Part 164—security and privacy

1. The authority citation for part 164 is revised to read as follows:

Authority:

42 U.S.C. 1320d-1320d-8 and sec. 264, Pub. L. No. 104-191, 110 Stat. 2033-2034 (42 U.S.C. 1320d-2 (note)).

2. In § 164.530, revise paragraph (g) to read as follows: § 164.530 * * * * *

(g)Standard: refraining from intimidating or retaliatory acts. A covered entity—

(1) May not intimidate, threaten, coerce, discriminate against, or take other retaliatory action against any individual for the exercise by the individual of any right established, or for participation in any process provided for by this subpart, including the filing of a complaint under this section; and

(2) Must refrain from intimidation and retaliation as provided in § 160.316 of this subchapter.

* * * * *

Footnotes

1. An additional category of covered entities was added by the Medicare Prescription Drug, Improvement, and Modernization Act of 2003 (Pub. L. 108-173) (MMA). As added by MMA, section 1860D-31(h)(6)(A) of the Act, 42 U.S.C. 1395w-141(h)(6)(A), provides that a prescription drug card sponsor is a covered entity for purposes of applying part C of title XI and all regulatory provisions promulgated thereunder, including regulations (relating to privacy) adopted pursuant to the authority of the Secretary under section 264(c) of the Health Insurance Portability and Accountability Act of 1996 (42 U.S.C. 1320d-2 note).

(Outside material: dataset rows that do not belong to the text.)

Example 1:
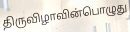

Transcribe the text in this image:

திருவிழாவின்பொழுது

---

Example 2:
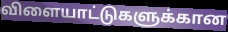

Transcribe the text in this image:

விளையாட்டுகளுக்கான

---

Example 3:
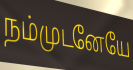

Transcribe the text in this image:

நம்முடனேயே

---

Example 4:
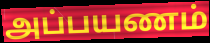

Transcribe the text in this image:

அப்பயணம்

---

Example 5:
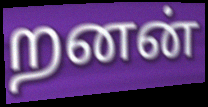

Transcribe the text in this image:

றனன்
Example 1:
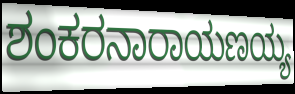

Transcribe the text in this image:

ಶಂಕರನಾರಾಯಣಯ್ಯ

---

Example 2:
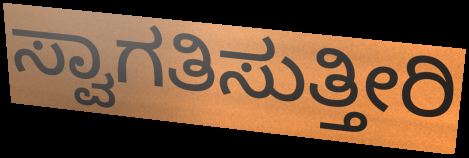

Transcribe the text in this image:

ಸ್ವಾಗತಿಸುತ್ತೀರಿ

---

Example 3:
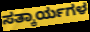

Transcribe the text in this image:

ಸತ್ಕಾರ್ಯಗಳ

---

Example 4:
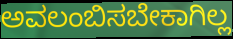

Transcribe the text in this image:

ಅವಲಂಬಿಸಬೇಕಾಗಿಲ್ಲ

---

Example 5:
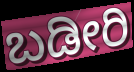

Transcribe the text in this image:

ಬಡೀರಿ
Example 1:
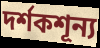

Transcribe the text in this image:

দর্শকশূন্য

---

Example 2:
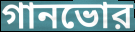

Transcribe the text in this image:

গানভোর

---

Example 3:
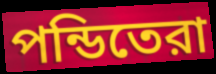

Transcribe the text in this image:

পন্ডিতেরা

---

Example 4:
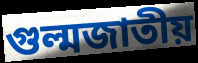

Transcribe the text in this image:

গুল্মজাতীয়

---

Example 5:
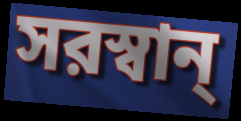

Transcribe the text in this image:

সরস্বান্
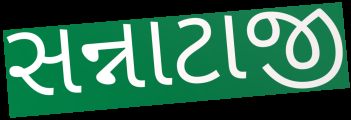
સન્નાટાજી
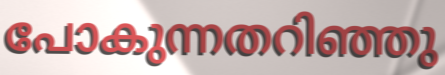
പോകുന്നതറിഞ്ഞു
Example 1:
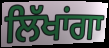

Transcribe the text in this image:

ਲਿੱਖਾਂਗਾ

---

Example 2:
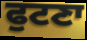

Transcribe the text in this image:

ਫੁਟਣਾ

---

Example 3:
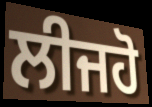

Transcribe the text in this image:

ਲੀਜਹੋ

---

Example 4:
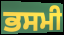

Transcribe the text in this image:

ਭਸਮੀ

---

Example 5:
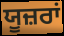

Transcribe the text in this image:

ਯੂਜ਼ਰਾਂ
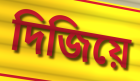
দিজিয়ে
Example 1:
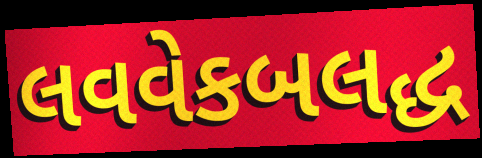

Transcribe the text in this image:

લવવેકબલદ્ધ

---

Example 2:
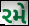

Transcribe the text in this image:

રમે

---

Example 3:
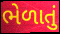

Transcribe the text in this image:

ભેળાતું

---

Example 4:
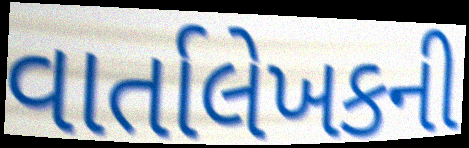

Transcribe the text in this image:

વાર્તાલેખકની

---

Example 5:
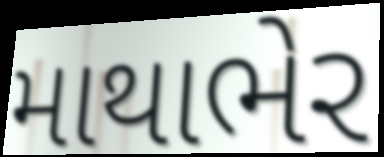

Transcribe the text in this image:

માથાભેર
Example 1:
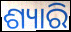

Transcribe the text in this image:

ଶ୍ୟାରି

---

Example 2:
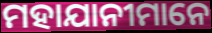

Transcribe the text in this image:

ମହାଯାନୀମାନେ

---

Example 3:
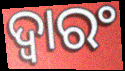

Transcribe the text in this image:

ଦ୍ୱାରଂ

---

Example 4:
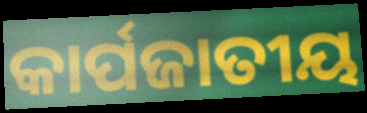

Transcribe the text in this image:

କାର୍ପଜାତୀୟ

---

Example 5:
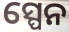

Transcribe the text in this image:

ସ୍ପେନ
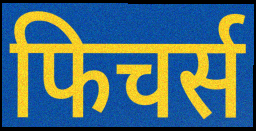
फिचर्स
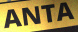
ANTA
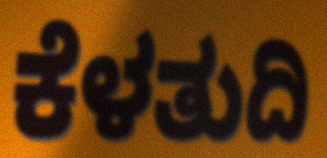
ಕೆಳತುದಿ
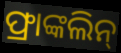
ଫ୍ରାଙ୍କଲିନ୍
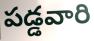
పడ్డవారి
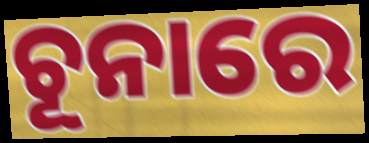
ଚୂନାରେ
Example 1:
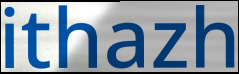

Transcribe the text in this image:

ithazh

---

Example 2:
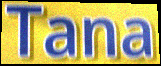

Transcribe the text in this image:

Tana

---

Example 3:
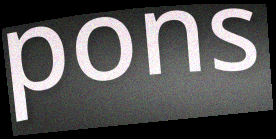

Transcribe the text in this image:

pons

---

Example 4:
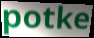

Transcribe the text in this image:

potke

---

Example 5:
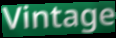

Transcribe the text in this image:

Vintage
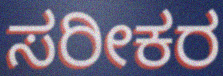
ಸರೀಕರ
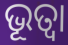
ଭୂତ୍ଵା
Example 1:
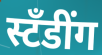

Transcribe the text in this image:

स्टँडींग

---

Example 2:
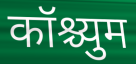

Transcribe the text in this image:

कॉश्च्युम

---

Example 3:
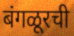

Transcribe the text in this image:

बंगळूरची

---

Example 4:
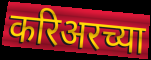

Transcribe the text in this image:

करिअरच्या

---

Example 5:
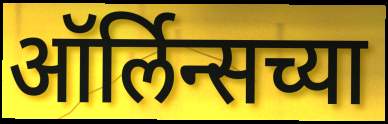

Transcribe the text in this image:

ऑर्लिन्सच्या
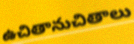
ఉచితానుచితాలు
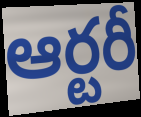
ఆర్టరీ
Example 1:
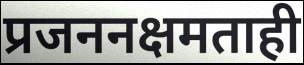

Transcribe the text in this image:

2. Section 1177(a) provides that a person who knowingly and in violation of this part uses or causes to be used a unique health identifier, obtains individually identifiable health information relating to an individual, or discloses individually identifiable health information relating to another person shall be punished as provided in subsection (b). Section 1177(b) sets out three levels of penalties that vary depending on the circumstances under which the offense was committed.

3. Under the Administrative Procedure Act, “adjudication means agency process for the formulation of an order.” 5 U.S.C. 551(7). An “order means the whole or part of a final disposition * * * of an agency in a matter other than rule making * * *”. 5 U.S.C. 551(6).